ACTZ treatment partially restores PASMC phenotype in the SU/Hx model. (A) Relative expression of PASMC markers representative of a contractile (MYOCD, TAGLN, SMTN, ACTA2, CNN1, MYH11), synthetic (RBP1), and proliferative (CCND1) phenotype in pulmonary arteries from patients with IPAH compared with failed donor control pulmonary arteries (Donor; set as 1). n = 13 donor samples (10 male, 3 female) and n = 10 IPAH samples (6 male, 4 female). Statistical analysis by Mann-Whitney U test. (B) Vascular smooth muscle cell markers in pulmonary artery samples from SU/Hx rats showed a similar pattern of dedifferentiation expression profiles seen in human IPAH. Significant reduction in all contractile markers in SU/Hx animals compared with Ctrl and partial reversal by ACTZ treatment.

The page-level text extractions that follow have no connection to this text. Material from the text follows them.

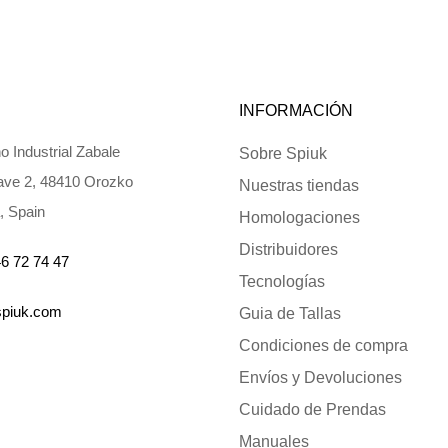
INFORMACIÓN
o Industrial Zabale
Sobre Spiuk
ve 2, 48410 Orozko
Nuestras tiendas
, Spain
Homologaciones
Distribuidores
6 72 74 47
Tecnologías
spiuk.com
Guia de Tallas
Condiciones de compra
Envíos y Devoluciones
Cuidado de Prendas
Manuales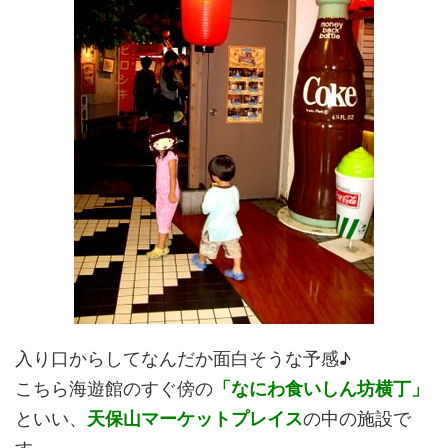
入り口からしてなんだか面白そうな予感♪
こちら海遊館のすぐ傍の
「なにわ食いしん坊横丁」
といい、
天保山マーケットプレイス
の中の施設で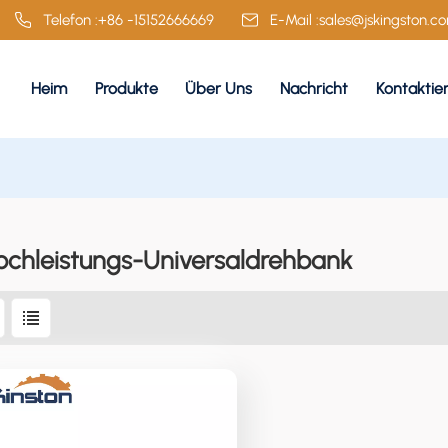
Telefon :
+86 -15152666669
E-Mail :
sales@jskingston.c
Heim
Produkte
Über Uns
Nachricht
Kontaktie
ochleistungs-Universaldrehbank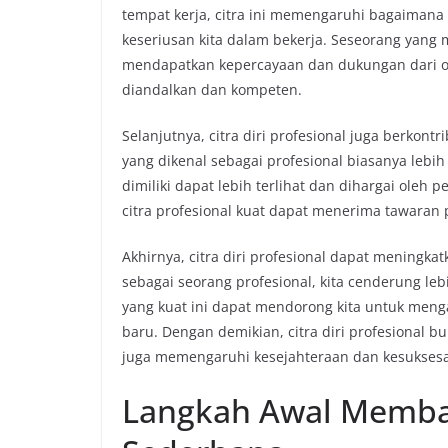
tempat kerja, citra ini memengaruhi bagaima
keseriusan kita dalam bekerja. Seseorang yang 
mendapatkan kepercayaan dan dukungan dari ora
diandalkan dan kompeten.
Selanjutnya, citra diri profesional juga berkon
yang dikenal sebagai profesional biasanya lebi
dimiliki dapat lebih terlihat dan dihargai oleh
citra profesional kuat dapat menerima tawaran 
Akhirnya, citra diri profesional dapat meningkat
sebagai seorang profesional, kita cenderung le
yang kuat ini dapat mendorong kita untuk menga
baru. Dengan demikian, citra diri profesional bu
juga memengaruhi kesejahteraan dan kesuksesa
Langkah Awal Memban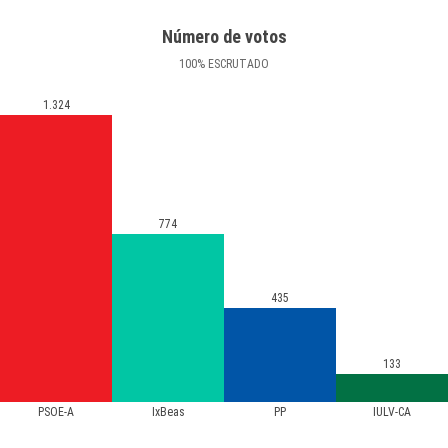
Número de votos
100
%
ESCRUTADO
1.324
774
435
133
PSOE-A
IxBeas
PP
IULV-CA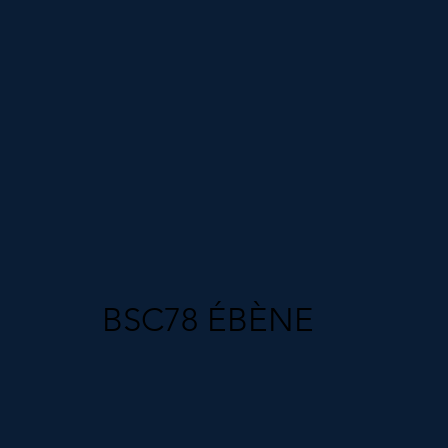
BSC78 ÉBÈNE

Upregulation of CCND1 is ameliorated by ACTZ treatment. n = 9–15 per experimental group. Statistical analysis by one-way ANOVA and Tukey’s post hoc test. (C) Primary PASMCs from control, SU/Hx, and SU/Hx + ACTZ animals retained their phenotype in vitro. PASMCs at passage 1 were grown to subconfluence and kept in 0.5% FBS for 48 hours. n = 3–8 cell cultures per group. Significant differences from control (#) and SU/Hx (*) are noted. (D) PASMCs from SU/Hx animals showed a higher rate of proliferation than PASMCs from control or SU/Hx + ACTZ animals. Proliferation was induced after 48 hours in 0.5% FBS by media supplemented with 20% FBS, and cell numbers were determined. n = 6 cell cultures per group. Significant differences on Days 4 and 5 between control and SU/Hx (*) and SU/Hx + ACTZ and SU/Hx (#) are indicated. (A–D) Data are presented as mean ± SEM. (C and D) Statistical analysis by one-way ANOVA and Tukey’s post hoc test (*P < 0.05, **P < 0.01, ***P < 0.001, ^#P < 0.05, ^##P < 0.01, and ^###P < 0.001).